Probiotics can help restore balance to the digestive tract, especially if you’ve taken antibiotics. These beneficial “friendly” bacteria occur naturally in cultured milk products, but also come in liquid or capsule form. An imbalance of intestinal bacteria can increase symptoms associated with celiac disease.

Digestive enzymes are protein molecules that accelerate biochemical reactions. They break down our food so we can absorb it more efficiently. Supplementing with digestive enzymes may be helpful for people with chronic GI problems. There are many different varieties of digestive enzymes; some are from plant sources, some are animal-based, some contain gluten. Consult with your health care professional for help in determining which ones are right for you. And always check to make sure they are gluten-free.

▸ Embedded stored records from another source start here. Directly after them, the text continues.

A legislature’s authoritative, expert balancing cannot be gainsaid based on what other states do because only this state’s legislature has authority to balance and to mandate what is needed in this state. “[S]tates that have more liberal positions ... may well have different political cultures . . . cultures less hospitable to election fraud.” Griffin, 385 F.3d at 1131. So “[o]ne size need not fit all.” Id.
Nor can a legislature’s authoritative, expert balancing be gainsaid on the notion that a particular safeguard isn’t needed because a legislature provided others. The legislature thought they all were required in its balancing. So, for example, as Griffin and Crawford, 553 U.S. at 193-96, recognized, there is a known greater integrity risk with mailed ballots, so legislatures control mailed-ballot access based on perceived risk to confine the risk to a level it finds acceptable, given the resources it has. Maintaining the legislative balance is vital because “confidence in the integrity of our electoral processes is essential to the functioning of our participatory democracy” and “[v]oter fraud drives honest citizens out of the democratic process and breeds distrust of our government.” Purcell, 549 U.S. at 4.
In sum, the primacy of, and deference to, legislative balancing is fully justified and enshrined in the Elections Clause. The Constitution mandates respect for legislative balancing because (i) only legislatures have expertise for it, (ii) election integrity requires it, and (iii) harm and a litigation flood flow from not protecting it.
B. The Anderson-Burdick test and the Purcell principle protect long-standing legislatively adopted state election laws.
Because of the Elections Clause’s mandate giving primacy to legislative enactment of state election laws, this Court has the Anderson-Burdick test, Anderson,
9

I saved this for last because of the importance it plays in overall health and wellbeing. It is estimated that 16 million or more Americans practice yoga on a regular basis and many are convinced (and I’m one of them) that it is the key to enhanced physical and emotional health. Western scientists are just beginning to study and appreciate the wide range of benefits yoga offers people with chronic conditions. Research shows that a committed yoga practice not only strengthens and tones the body, but also quiets the mind and reduces stress, lowers blood pressure, relieves asthma symptoms, balances hormones, strengthens the cardiovascular system, eases digestive problems, helps alleviate inflammation, and on and on. There’s a reason it’s been around for thousands of years.

Exploring holistic and alternative approaches to health and healing might be the perfect “medicine” for reversing the problems associated with celiac disease. And before you know it, you won’t define yourself as having a disease, you’ll define yourself as having renewed inspiration and vitality.

*Nutrition therapy notes
(This is the short version; I’m only listing the highlights. These foods were chosen to boost immune function and reduce symptoms associated with celiac disease.)

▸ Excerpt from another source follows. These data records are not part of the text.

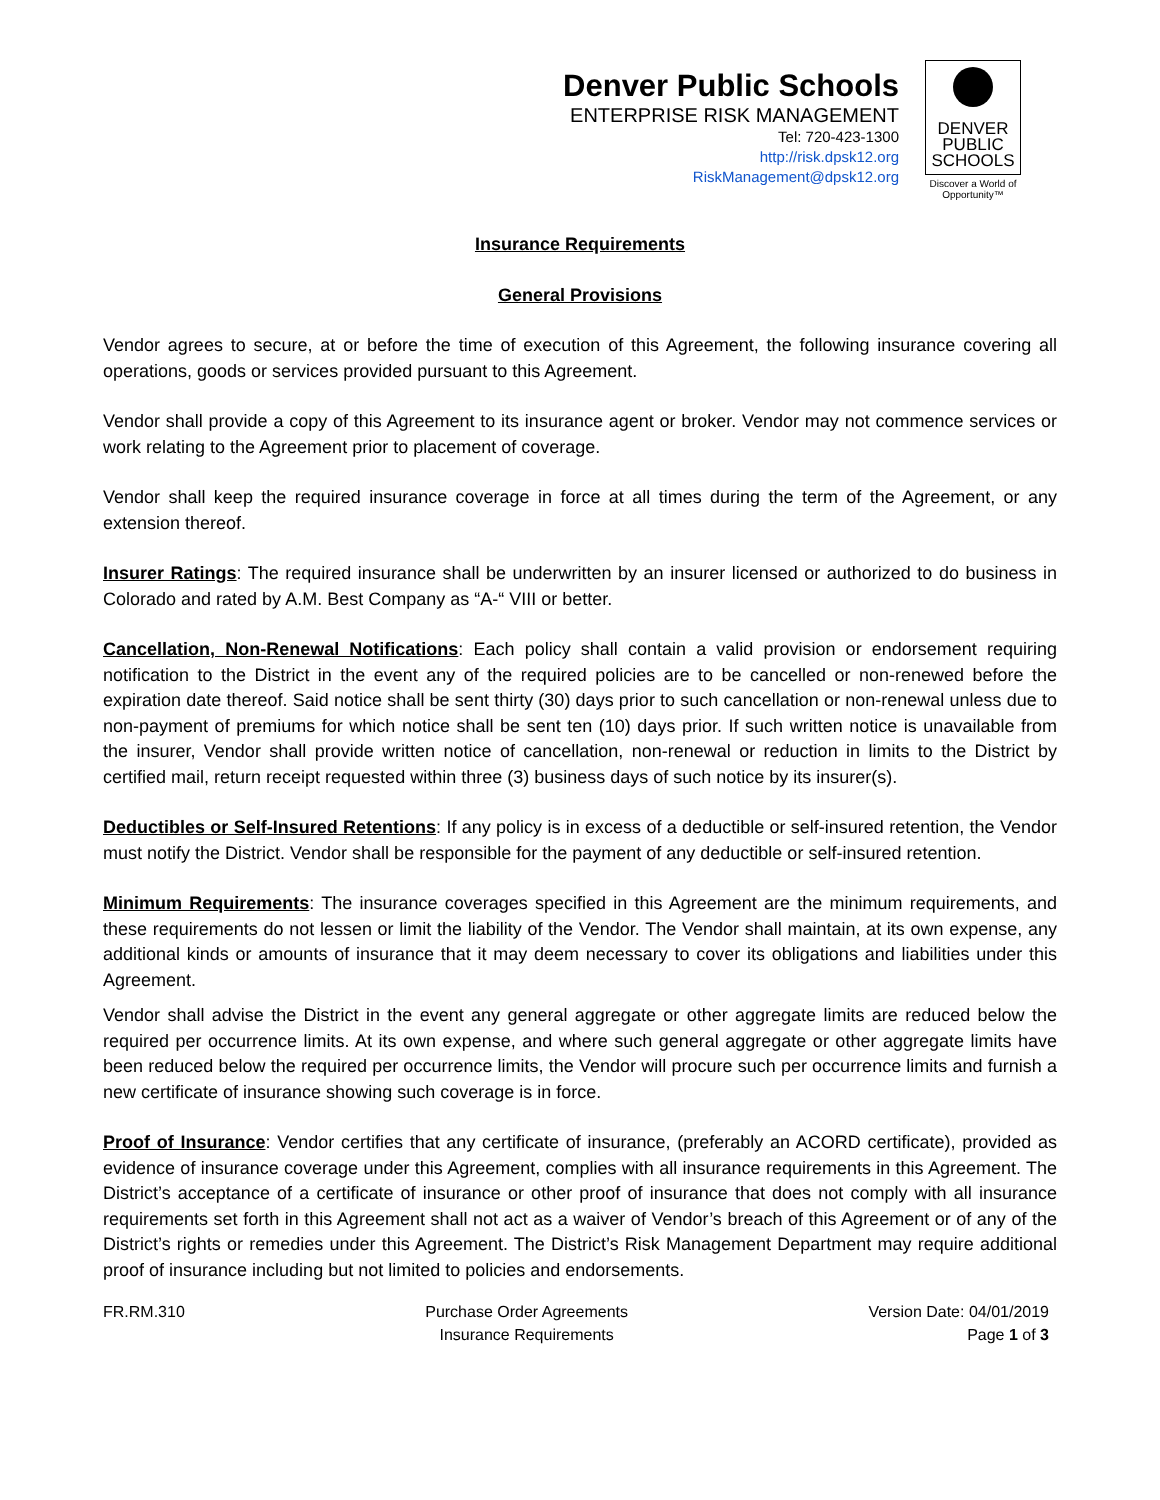Denver Public Schools
ENTERPRISE RISK MANAGEMENT
Tel: 720-423-1300
http://risk.dpsk12.org
RiskManagement@dpsk12.org
DENVER
PUBLIC
SCHOOLS
Discover a World of Opportunity™
Insurance Requirements
General Provisions
Vendor agrees to secure, at or before the time of execution of this Agreement, the following insurance covering all operations, goods or services provided pursuant to this Agreement.
Vendor shall provide a copy of this Agreement to its insurance agent or broker. Vendor may not commence services or work relating to the Agreement prior to placement of coverage.
Vendor shall keep the required insurance coverage in force at all times during the term of the Agreement, or any extension thereof.
Insurer Ratings: The required insurance shall be underwritten by an insurer licensed or authorized to do business in Colorado and rated by A.M. Best Company as “A-“ VIII or better.
Cancellation, Non-Renewal Notifications: Each policy shall contain a valid provision or endorsement requiring notification to the District in the event any of the required policies are to be cancelled or non-renewed before the expiration date thereof. Said notice shall be sent thirty (30) days prior to such cancellation or non-renewal unless due to non-payment of premiums for which notice shall be sent ten (10) days prior. If such written notice is unavailable from the insurer, Vendor shall provide written notice of cancellation, non-renewal or reduction in limits to the District by certified mail, return receipt requested within three (3) business days of such notice by its insurer(s).
Deductibles or Self-Insured Retentions: If any policy is in excess of a deductible or self-insured retention, the Vendor must notify the District. Vendor shall be responsible for the payment of any deductible or self-insured retention.
Minimum Requirements: The insurance coverages specified in this Agreement are the minimum requirements, and these requirements do not lessen or limit the liability of the Vendor. The Vendor shall maintain, at its own expense, any additional kinds or amounts of insurance that it may deem necessary to cover its obligations and liabilities under this Agreement.
Vendor shall advise the District in the event any general aggregate or other aggregate limits are reduced below the required per occurrence limits. At its own expense, and where such general aggregate or other aggregate limits have been reduced below the required per occurrence limits, the Vendor will procure such per occurrence limits and furnish a new certificate of insurance showing such coverage is in force.
Proof of Insurance: Vendor certifies that any certificate of insurance, (preferably an ACORD certificate), provided as evidence of insurance coverage under this Agreement, complies with all insurance requirements in this Agreement. The District’s acceptance of a certificate of insurance or other proof of insurance that does not comply with all insurance requirements set forth in this Agreement shall not act as a waiver of Vendor’s breach of this Agreement or of any of the District’s rights or remedies under this Agreement. The District’s Risk Management Department may require additional proof of insurance including but not limited to policies and endorsements.
FR.RM.310 Purchase Order Agreements
Insurance Requirements
Version Date: 04/01/2019
Page 1 of 3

  • Salmon—Rich in omega-3 fatty acids, which help reduce inflammation and are thought to be protective against many types of cancers. Salmon is also rich in selenium, tryptophan and vitamin D.
  • Brown rice—Excellent source of manganese, selenium, magnesium and fiber.
  • Shiitake mushrooms—A symbol of longevity in Asian culture, these mushrooms are rich in a compound called lentinan, which boosts immune function. They are also high in antioxidants and iron.
  • Beets—Good source of antioxidants; rich in folate, manganese, and potassium.
  • Spinach—Calorie for calorie, spinach is a powerhouse. It’s packed with vitamins K, A, and C, manganese, folate and iron.
  • Dark Chocolate (gluten-free)—I’m sure you’ve heard the news; dark chocolate is very high in protective antioxidants. It is also rich in magnesium, iron, and vitamin D. Aren’t we lucky!

1. Cellier C, Green P. Review Article: Medical Progress—Celiac Disease. N Engl J Med 2007;357:1731-43.